»»

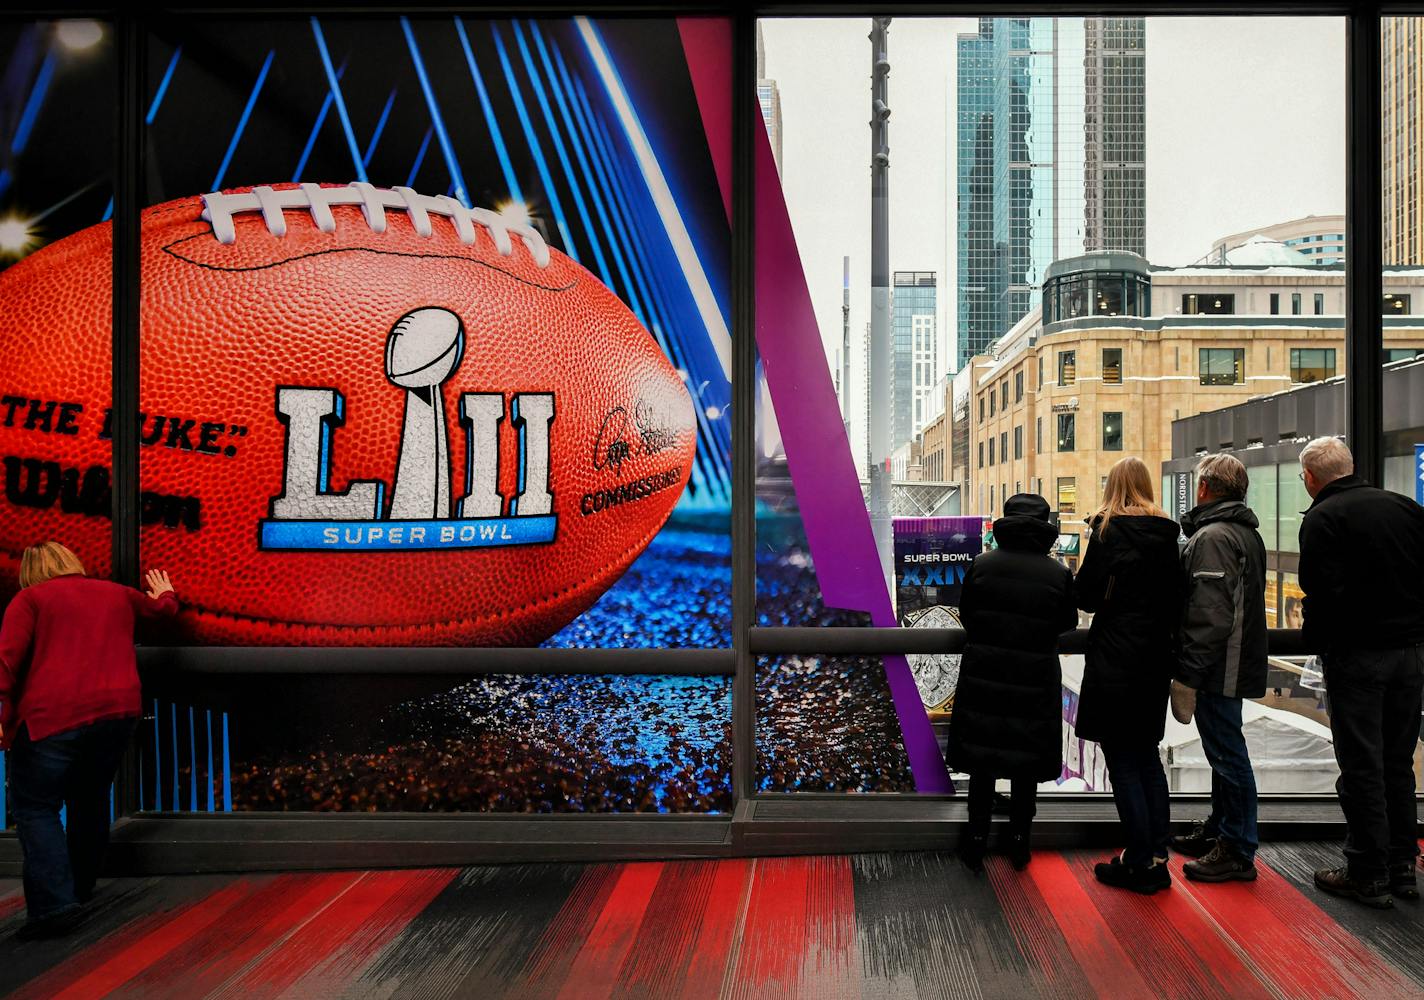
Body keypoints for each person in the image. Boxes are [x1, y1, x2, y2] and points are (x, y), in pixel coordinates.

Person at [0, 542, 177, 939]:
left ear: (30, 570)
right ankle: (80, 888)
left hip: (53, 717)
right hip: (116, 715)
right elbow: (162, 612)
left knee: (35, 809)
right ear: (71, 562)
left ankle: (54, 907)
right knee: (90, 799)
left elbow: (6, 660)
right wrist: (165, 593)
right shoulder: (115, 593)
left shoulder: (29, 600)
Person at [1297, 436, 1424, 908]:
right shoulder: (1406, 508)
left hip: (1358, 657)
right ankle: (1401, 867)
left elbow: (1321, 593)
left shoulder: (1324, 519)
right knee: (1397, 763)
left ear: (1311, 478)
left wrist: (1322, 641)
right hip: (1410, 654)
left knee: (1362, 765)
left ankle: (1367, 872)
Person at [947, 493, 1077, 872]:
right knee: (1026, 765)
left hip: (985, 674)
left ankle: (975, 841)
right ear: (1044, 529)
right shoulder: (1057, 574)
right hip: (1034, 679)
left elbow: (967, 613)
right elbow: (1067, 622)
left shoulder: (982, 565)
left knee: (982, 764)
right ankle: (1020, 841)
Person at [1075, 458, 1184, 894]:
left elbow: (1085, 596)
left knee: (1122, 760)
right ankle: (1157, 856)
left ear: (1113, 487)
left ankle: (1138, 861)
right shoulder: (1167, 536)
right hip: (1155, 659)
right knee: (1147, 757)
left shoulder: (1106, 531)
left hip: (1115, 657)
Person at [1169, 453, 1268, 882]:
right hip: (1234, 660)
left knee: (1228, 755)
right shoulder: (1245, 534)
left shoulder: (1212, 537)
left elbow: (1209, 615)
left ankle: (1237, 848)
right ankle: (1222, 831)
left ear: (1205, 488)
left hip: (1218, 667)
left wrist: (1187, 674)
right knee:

««

**Exercise details:** Extract all lines from the material above that include the word "elbow".

**Response:**
right elbow: (162, 612)
left elbow: (6, 660)
left elbow: (1321, 593)
left elbow: (967, 613)
right elbow: (1067, 622)
left elbow: (1085, 596)
left elbow: (1209, 615)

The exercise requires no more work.